§ Exercise objective
Translate this sentence from the forum thread below into Spanish: "Is there a way to do this automatically in Mathematica?"

Group Abstract Group Abstract

Message Boards Message Boards

Add M49 standard country codes to a dataset?

Posted 6 years ago

Hey everyone,

I have to work on a university project where we have a dataset with all countries of the world are listed. I would like to add another row with countries/geographical regions which are defined by the UN in the M49 code (find more here). Is there a way to do this automatically in Mathematica?

I hope I could describe my problem in an understandable way. :) Greetings from the beginner side

POSTED BY: Tester Trying
7 Replies

Hi Florian (Tester Trying):

I would agree with Rohit on needed clarifications. The initial source data file and UN data in csv format need cleaning. The data files contain some incongruences pertaining to WolframData and the nature of country names over time and multiple regions with undefined sub-regions. As per your title, some pivoting on the M49 code helps. The following code is much the same as before up to UNcountryprop where we diverge away from Association and Dataset and just manipulate list. Instead of running through each line of the "master.csv" file and adding the two elements (columns) {"continent", "region"} it helps to optimize by reducing to a set of distinct countries, then mapping {"continent", "region"}

Clear[master, mastercountriesraw, UNmethoddata, addcountryprop, UNcountryprop, addcontinentandregionforexport, masterout, headings];
master = Import["C:\\suicide-rates-overview-1985-to-2016\\master.csv"];
mastercountriesraw = DeleteDuplicates[Rest[master[[All,1]]]];
UNmethoddata = Import["C:\\suicide-rates-overview-1985-to-2016\\UNSD — MethodologyFixed.csv"];
addcountryprop[cnty_] := Module[
       { countryraw, countryent, continent, unnumber, globalcode, globalname, regioncode, regionname, subregioncode, subregionname, intermediateregioncode, intermediateregionname, countryorarea, M49code, bdata}, 
       countryraw = cnty;
        countryent = Quiet[CountryData[cnty]];
        If[ToString[Head[countryent]] == "CountryData", countryent = Interpreter["Country"][cnty]];
        continent = CanonicalName[CountryData[countryent, "Continent"]];
        unnumber = CountryData[countryent, "UNNumber"];
        { globalcode, globalname, regioncode, regionname, subregioncode, subregionname, intermediateregioncode, intermediateregionname, countryorarea, M49code } = 
       Take[SelectFirst[UNmethoddata, (#[[10]] == unnumber) &], 10];
        bdata = Select[master, (#[[1]] == countryraw) &];
        { globalname, regionname, subregionname, If[intermediateregionname == "", subregionname, intermediateregionname], continent, countryraw, Rest /@ bdata }
       ];
UNcountryprop = Map[addcountryprop[#] &, mastercountriesraw];
addcontinentandregionforexport[item_] := Module[
       { contiregcountr }, 
       contiregcountr = {item[[5]], item[[4]], item[[6]]};
        Map[Join[contiregcountr, #] &, item[[7]] ] 
       ];
masterout = Flatten[Map[addcontinentandregionforexport[#] &, UNcountryprop], 1];
headings = Join[ {"continent","region"}, First[master] ];
Export["C:\\suicide-rates-overview-1985-to-2016\\masterout.csv", masterout, "CSV", "TableHeadings" -> headings]

In reviewing previous code I spotted some issues with the GroupBy; but you don't want a Dataset .Using the Wolfram Language to add two columns to a CSV file is actually straight forward. There are some complications as to how to add those columns in your post questions.

Data items:
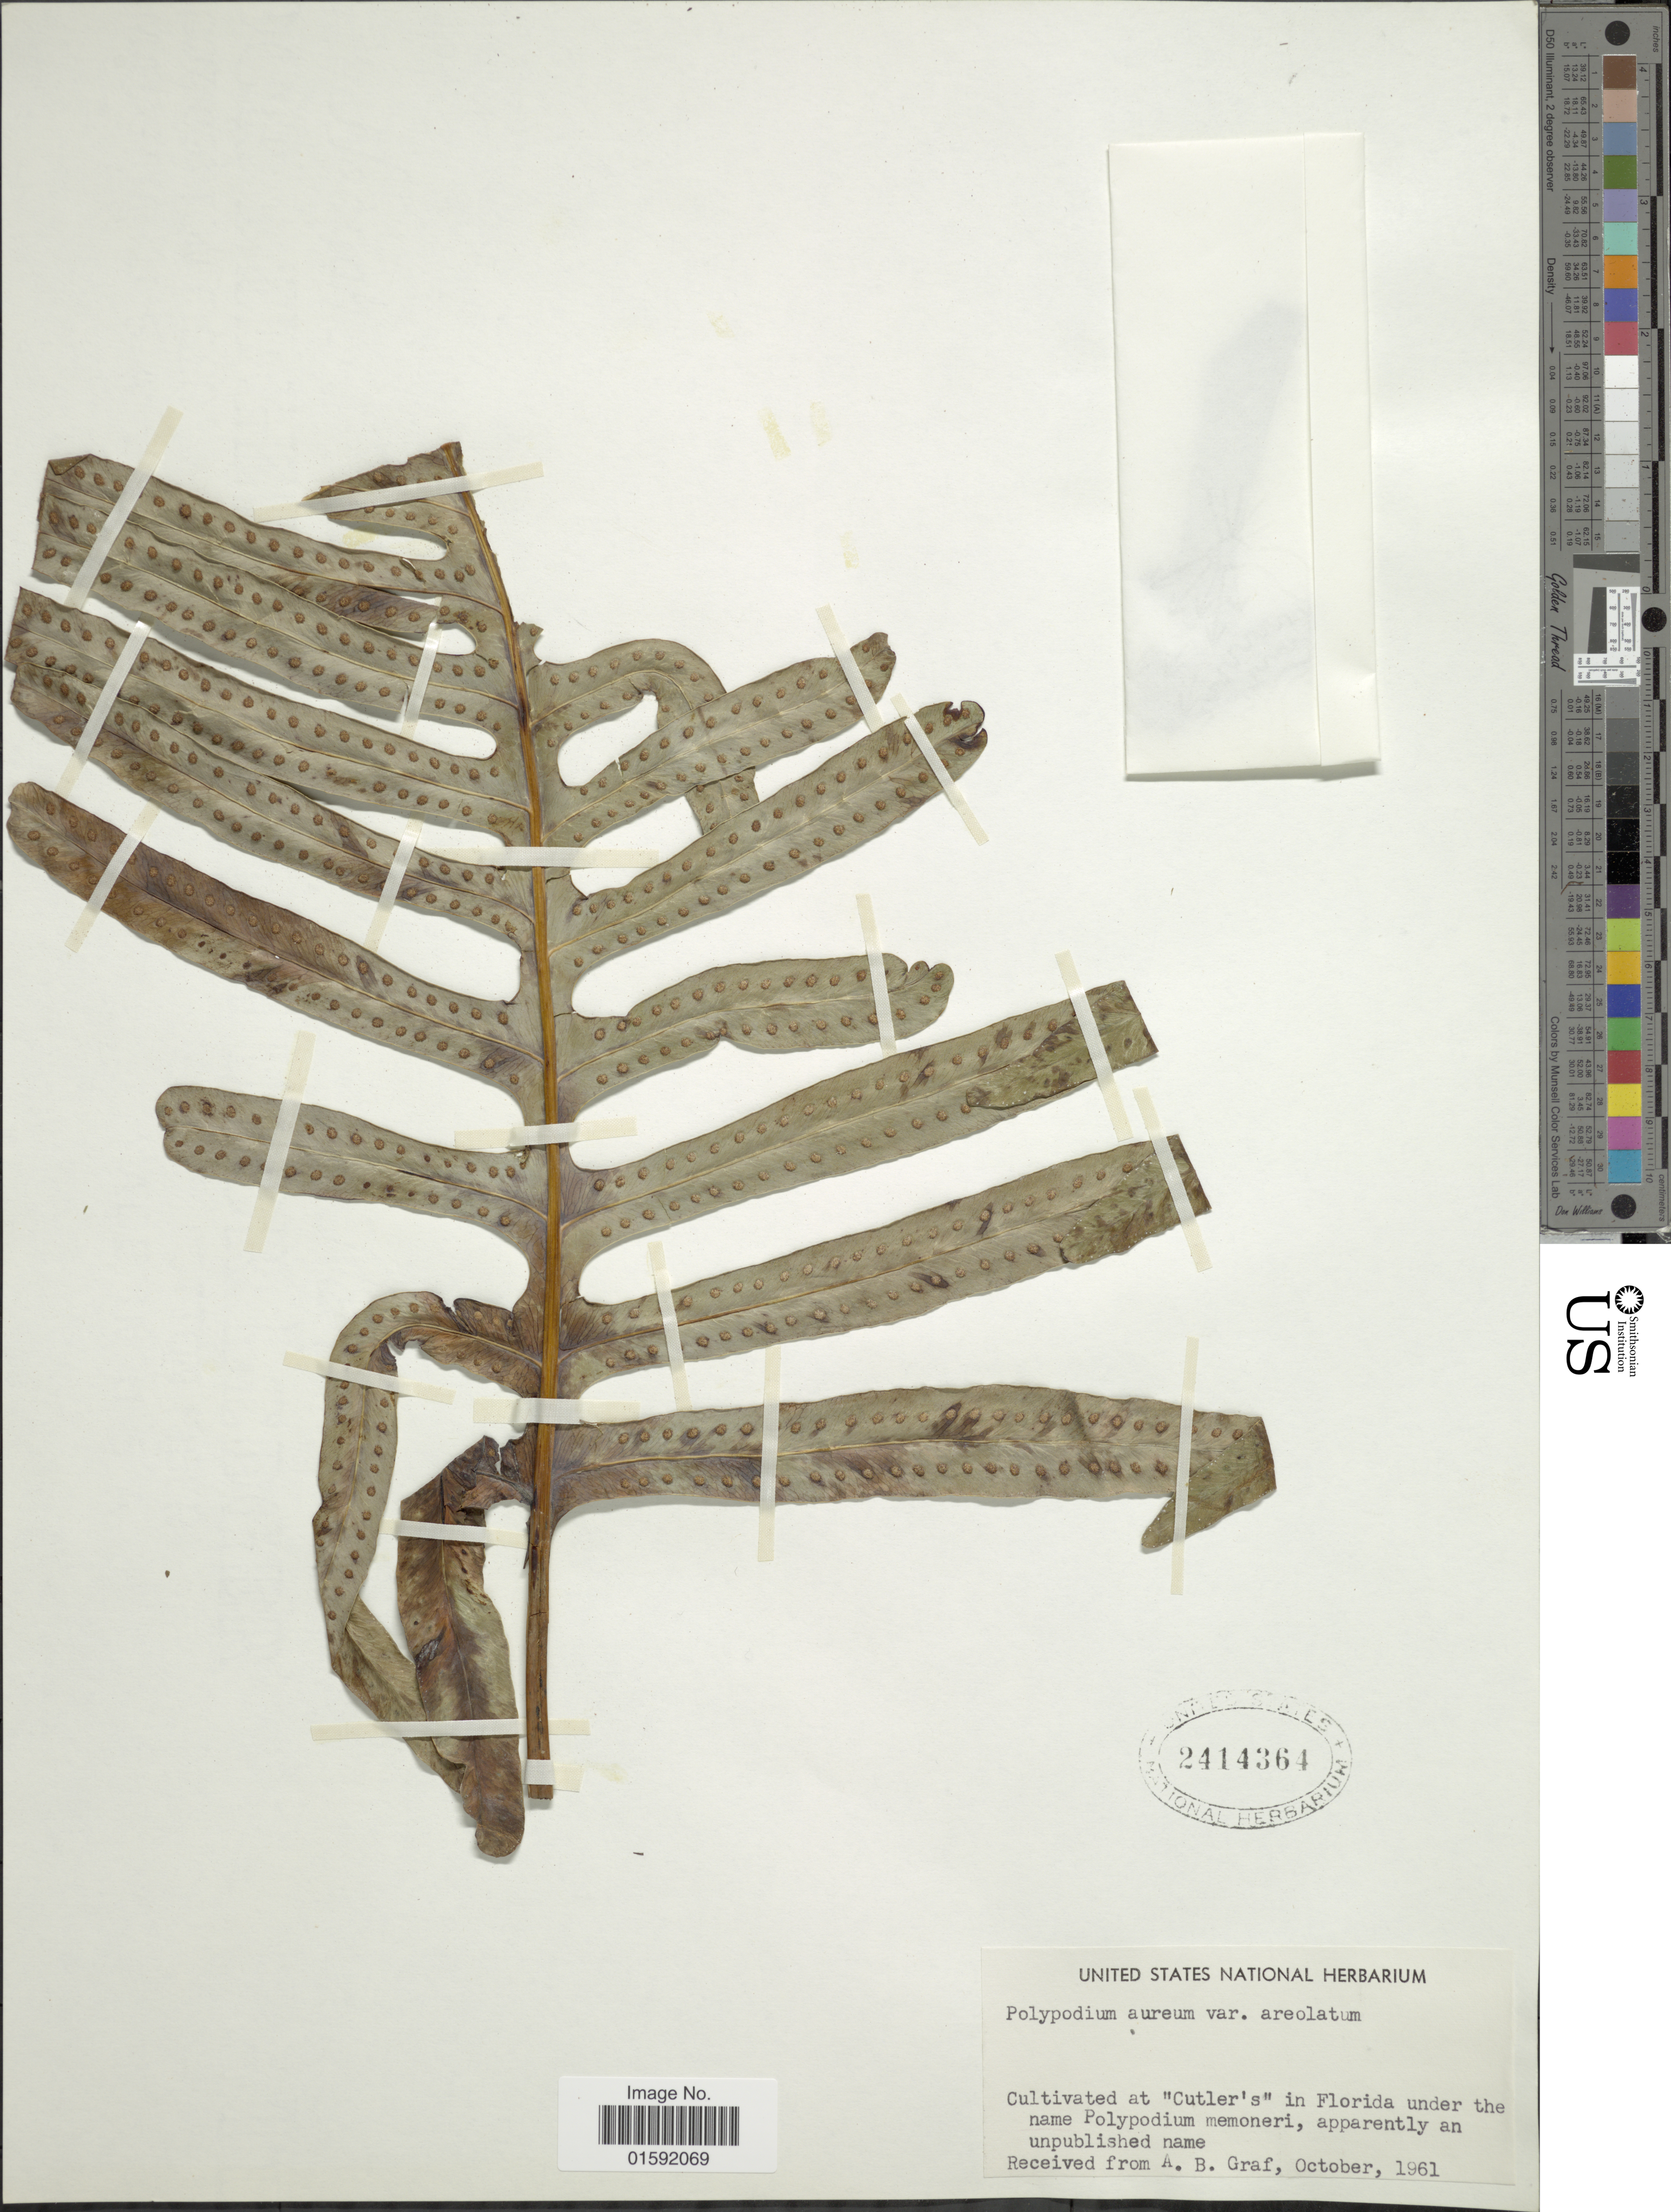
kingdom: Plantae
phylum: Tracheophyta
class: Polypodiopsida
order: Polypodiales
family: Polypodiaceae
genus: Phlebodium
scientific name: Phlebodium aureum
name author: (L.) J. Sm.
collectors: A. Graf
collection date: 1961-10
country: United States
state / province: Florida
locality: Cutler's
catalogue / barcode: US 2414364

§ Task result
¿Hay alguna manera de hacer esto automáticamente en Mathematica?